Impactos da Selic em 15% na Economia Brasileira
A Federação das Indústrias do Estado da Bahia (FIEB) manifestou sua insatisfação com a decisão do Comitê de Política Monetária (Copom), que optou por manter a taxa básica de juros em 15% ao ano. A medida, anunciada nesta quarta-feira (28), foi criticada pela FIEB, que emitiu uma nota oficial destacando as dificuldades que essa escolha impõe à atividade econômica e ao setor produtivo do Brasil.
Na avaliação da FIEB, a manutenção da Selic nesse nível “constitui uma escolha que penaliza o trabalho, asfixia o setor produtivo e dificulta o desenvolvimento do país”. A entidade considera que a decisão é exagerada, particularmente diante do atual cenário inflacionário.
Com a inflação acumulada em 12 meses registrada em 4,26%, um índice que se encontra abaixo do teto da meta estabelecida, a FIEB ressalta que as projeções do Banco Central também apontam para uma desaceleração da inflação até 2026. A federação argumenta que a decisão do Copom ignorou sinais de desaceleração econômica e, como resultado, impactou mais duramente a indústria brasileira.
Desafios Enfrentados pelo Setor Industrial
O setor industrial já enfrenta uma série de desafios, incluindo elevados custos operacionais, crédito caro e escasso, além de uma carga tributária pesada e distorções tarifárias. Esses fatores estão corroendo a competitividade das indústrias e comprometendo a geração e manutenção de empregos. A FIEB destaca que o crescimento econômico, que foi de apenas 0,10% no terceiro trimestre, confirma a fragilidade da atividade econômica no país.
Além disso, a comparação com a política monetária de outras nações revela um descompasso notável. O Federal Reserve dos Estados Unidos opera com taxas de referência entre 3,50% e 3,75%, enquanto o Banco Central Europeu mantém seus juros em 2,15%, e o Banco Central do México, um emergente, apresenta uma taxa de 7,0% ao ano.

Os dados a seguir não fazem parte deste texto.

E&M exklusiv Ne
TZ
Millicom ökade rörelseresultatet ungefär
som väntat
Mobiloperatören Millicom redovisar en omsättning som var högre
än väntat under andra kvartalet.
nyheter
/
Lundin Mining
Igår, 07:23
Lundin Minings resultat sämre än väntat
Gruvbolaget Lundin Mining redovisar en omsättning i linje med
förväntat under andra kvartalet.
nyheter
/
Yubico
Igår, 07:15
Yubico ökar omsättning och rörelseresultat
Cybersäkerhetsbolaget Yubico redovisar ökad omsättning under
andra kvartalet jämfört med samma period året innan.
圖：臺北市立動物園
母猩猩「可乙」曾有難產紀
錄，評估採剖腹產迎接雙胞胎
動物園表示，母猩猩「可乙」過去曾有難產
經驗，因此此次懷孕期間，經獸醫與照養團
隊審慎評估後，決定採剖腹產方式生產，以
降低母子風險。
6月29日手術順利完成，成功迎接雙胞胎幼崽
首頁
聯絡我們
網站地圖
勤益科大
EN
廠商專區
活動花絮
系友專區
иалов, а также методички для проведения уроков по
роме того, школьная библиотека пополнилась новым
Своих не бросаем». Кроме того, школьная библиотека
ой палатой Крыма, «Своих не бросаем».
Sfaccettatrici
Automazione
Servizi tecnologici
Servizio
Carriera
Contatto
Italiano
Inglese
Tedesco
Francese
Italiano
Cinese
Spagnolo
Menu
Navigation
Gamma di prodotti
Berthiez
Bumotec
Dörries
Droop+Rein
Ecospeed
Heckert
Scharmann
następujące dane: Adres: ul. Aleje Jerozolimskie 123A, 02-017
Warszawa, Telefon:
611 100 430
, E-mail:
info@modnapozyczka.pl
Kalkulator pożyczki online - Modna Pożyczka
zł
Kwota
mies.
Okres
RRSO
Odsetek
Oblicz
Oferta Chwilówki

Enquanto as principais economias adotam juros nominais e reais mais acessíveis, o Banco Central do Brasil continua a manter taxas elevadas.
Realidade Global e Consequências para a Bahia
A situação se torna ainda mais crítica em um contexto global caracterizado por incertezas geopolíticas, um crescente protecionismo comercial e volatilidade nas cadeias de suprimento — fatores que afetam diretamente a indústria e as exportações. Estados com uma forte base industrial e exportadora, como a Bahia, enfrentam consequências desproporcionais. Neste cenário, a FIEB enfatiza a necessidade urgente de se adotar medidas que busquem restaurar a competitividade e incentivar o investimento produtivo.
Manter a Selic em 15% não é simplesmente um erro conjuntural; segundo a FIEB, é uma decisão que penaliza o trabalho, sufoca o setor produtivo e freia o desenvolvimento do País. A federação alerta que essa taxa elevada de juros se tornou um dos principais entraves ao crescimento sustentável e conclama o Banco Central a reavaliar sua condução política monetária. A FIEB espera que a instituição leve em consideração a real situação da economia e dos setores produtivos para uma revisão rápida de suas políticas.